» **Structured page parsing data**
=== Section Start ===

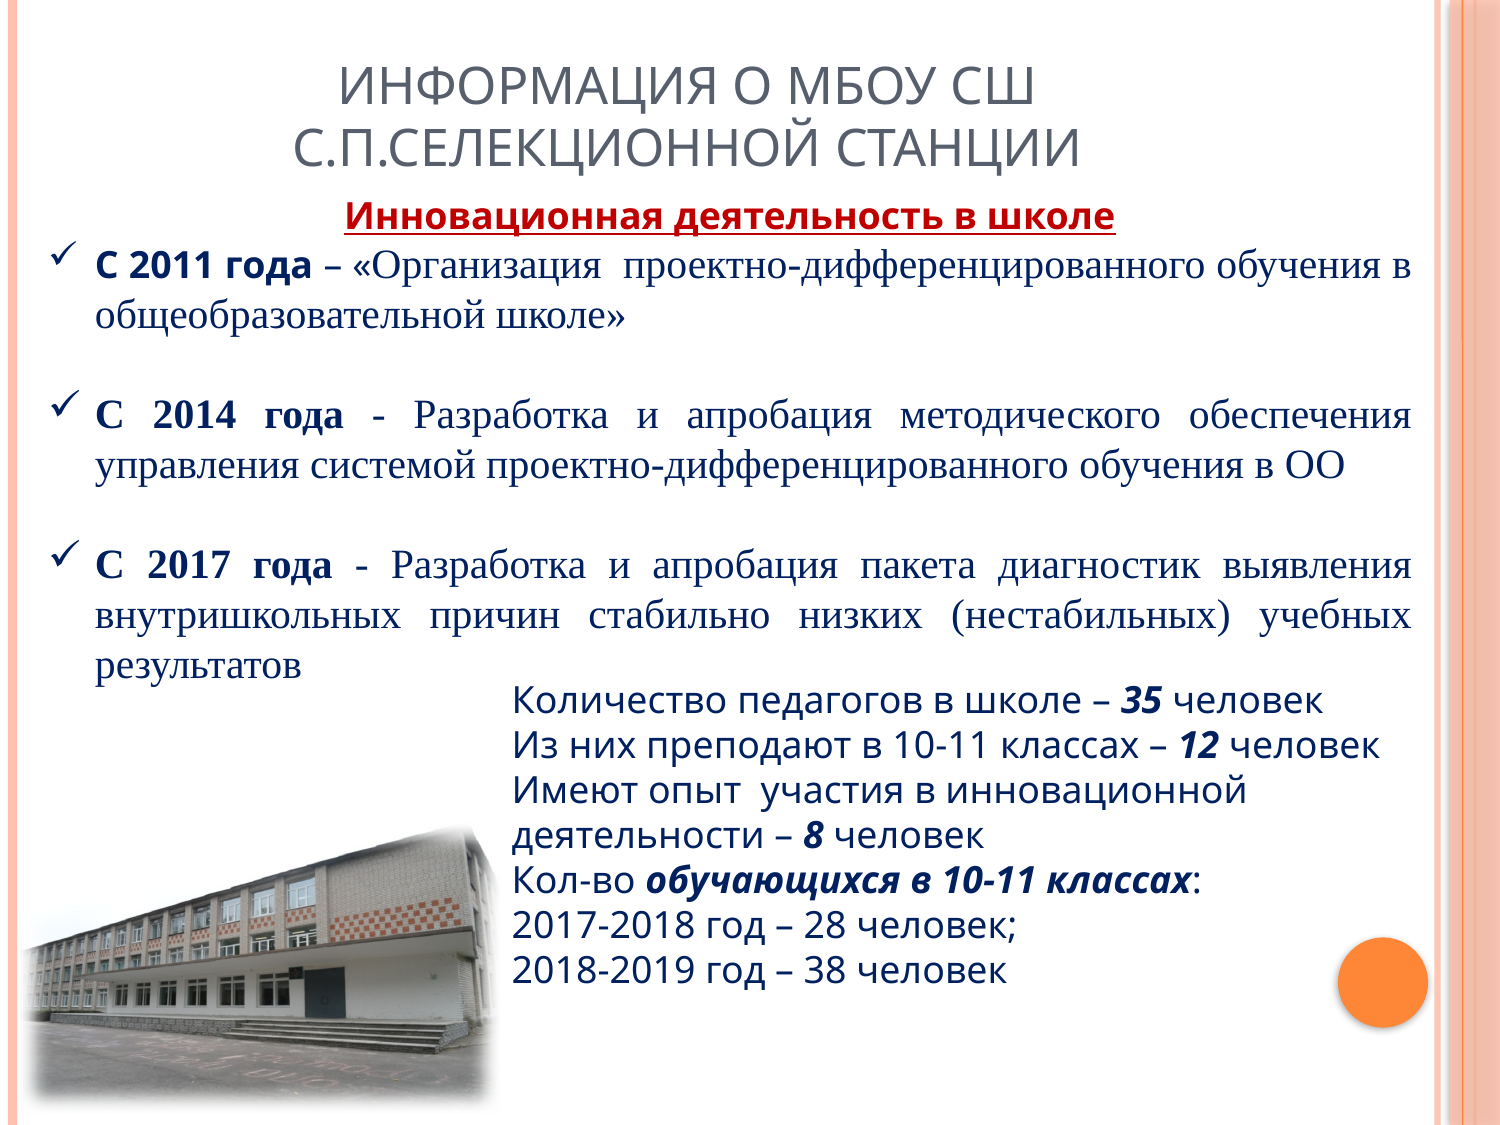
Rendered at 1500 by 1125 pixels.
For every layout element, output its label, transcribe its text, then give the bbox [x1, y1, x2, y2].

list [17, 821, 503, 1116]
text_box Инновационная деятельность в школе С 2011 года – «Организация проектно-дифференцированного обучения в общеобразовательной школе» С 2014 года - Разработка и апробация методического обеспечения управления системой проектно-дифференцированного обучения в ОО С 2017 года - Разработка и апробация пакета диагностик выявления внутришкольных причин стабильно низких (нестабильных) учебных результатов [33, 184, 1427, 795]
text_box Количество педагогов в школе – 35 человек Из них преподают в 10-11 классах – 12 человек Имеют опыт участия в инновационной деятельности – 8 человек Кол-во обучающихся в 10-11 классах: 2017-2018 год – 28 человек; 2018-2019 год – 38 человек [496, 668, 1431, 999]
title Информация о МБОУ СШ с.п.Селекционной станции [75, 45, 1300, 184]
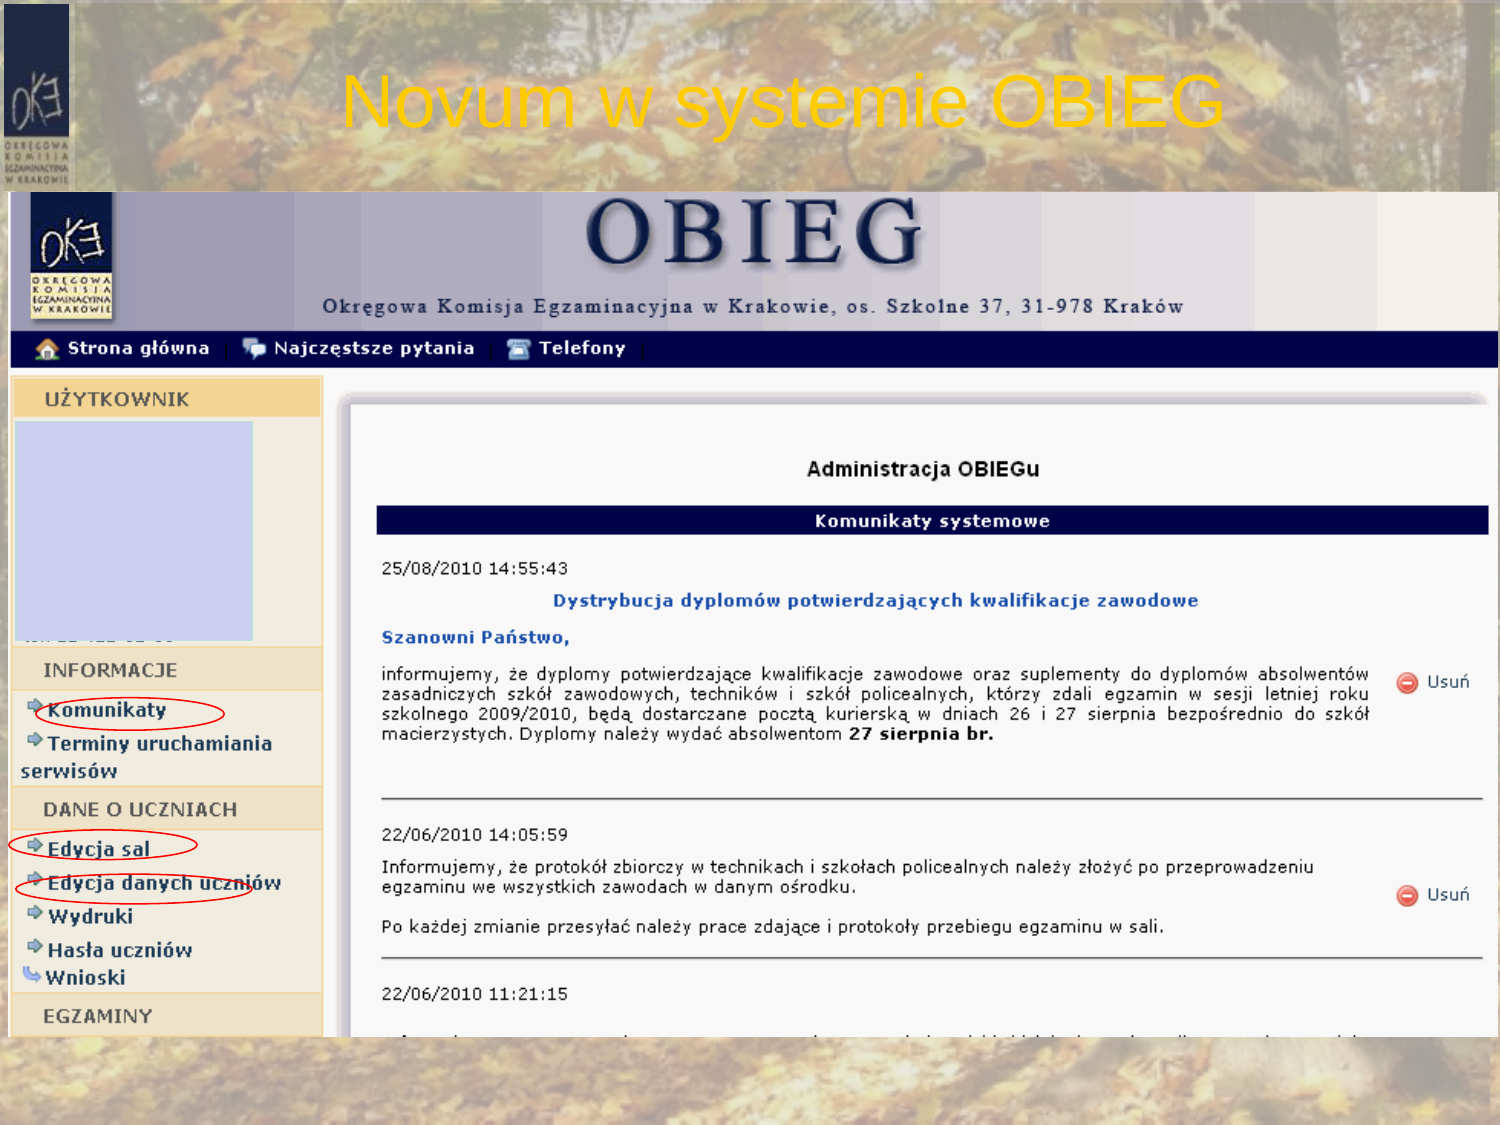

=== Section End ===

» **What is required**
Apart from the pictures, the entries above are to be repeated in full and exactly.

» **Task output**
Rendered at 1500 by 1125 pixels.
For every layout element, output its label, transcribe its text, then give the bbox [x1, y1, x2, y2].

list [17, 821, 503, 1116]
text_box Инновационная деятельность в школе С 2011 года – «Организация проектно-дифференцированного обучения в общеобразовательной школе» С 2014 года - Разработка и апробация методического обеспечения управления системой проектно-дифференцированного обучения в ОО С 2017 года - Разработка и апробация пакета диагностик выявления внутришкольных причин стабильно низких (нестабильных) учебных результатов [33, 184, 1427, 795]
text_box Количество педагогов в школе – 35 человек Из них преподают в 10-11 классах – 12 человек Имеют опыт участия в инновационной деятельности – 8 человек Кол-во обучающихся в 10-11 классах: 2017-2018 год – 28 человек; 2018-2019 год – 38 человек [496, 668, 1431, 999]
title Информация о МБОУ СШ с.п.Селекционной станции [75, 45, 1300, 184]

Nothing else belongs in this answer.